The 150-year-old banyan tree in Lahaina still stands a week after deadly fires ravaged the town — and a dedicated group of tree lovers is determined to revive it.
“We’re not giving up hope,” said arborist Steve Nimz. “There’s no reason to give up yet.”
He inspected the tree over the weekend, and found no significant signs of singeing, charring or cracking on the main trunk or most of its aerial roots, with the exception of two. The tree has more than 40 aerial roots anchored in the soil.
After using a small pocket knife to cut through the thin bark layer into the tree’s cambium, he found there was still live tissue there, although very little sap oozed out when a lot should have for a healthy tree.
While leaves and fruits on the tree’s crown were shriveled and brown, the soil underneath did not appear to be burned, he said, and most of the wooden benches below it remained intact, which gives him hope.
Kumu Kapono Kamaunu blessed the tree Saturday, and a protection zone was set up around the banyan to protect it with fencing and signage.
The team has drawn up a daily watering program for the tree’s crown and the ground beneath it.

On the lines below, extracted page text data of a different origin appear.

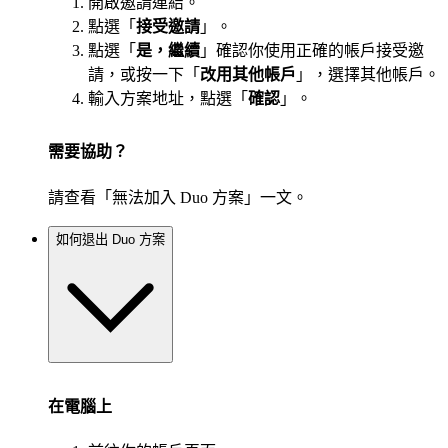
開啟邀請連結。
點選「
接受邀請
」。
點選「
是，繼續
」確認你使用正確的帳戶接受邀
請，或按一下「
改用其他帳戶
」，選擇其他帳戶。
輸入方案地址，點選「
確認
」。
需要協助？
請查看「無法加入 Duo 方案」一文。
如何退出 Duo 方案
在電腦上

Goodfellow Bros. will use their water trucks to continue hydrating it.
A two-inch layer of high-quality compost will be laid down around it, and the soil will be aerated to improve drainage.
The tree, planted in 1873 and designated an “Exceptional Banyan Tree,” was a gift from India and is beloved by many who consider it the heart of the community.
Cliff Tillotson of Prometheus Construction, who has his own childhood memories of the tree, said its revival is a much-needed symbol of hope.
“That tree has been a giving tree for decades,” he said. “There’s been weddings, art festivals, elderly people playing chess, families having picnic, kids climbing under that tree.”
It has given shade, and shelter and been a “giving force” for generations, he said.
Nimz said trees have survived fires before, and many can recover. He said he will do all he can to save the banyan tree, but that his heart also goes out to all the victims and lives lost from the fire that broke out Tuesday.
The tree’s health is secondary to the health of survivors, he said, and donations should continue to go to the people who are victims of the wildfire.
The team is dedicated to reviving the tree, but it’s now a matter of having patience, he said, to see if it wakes up and shows signs of regeneration.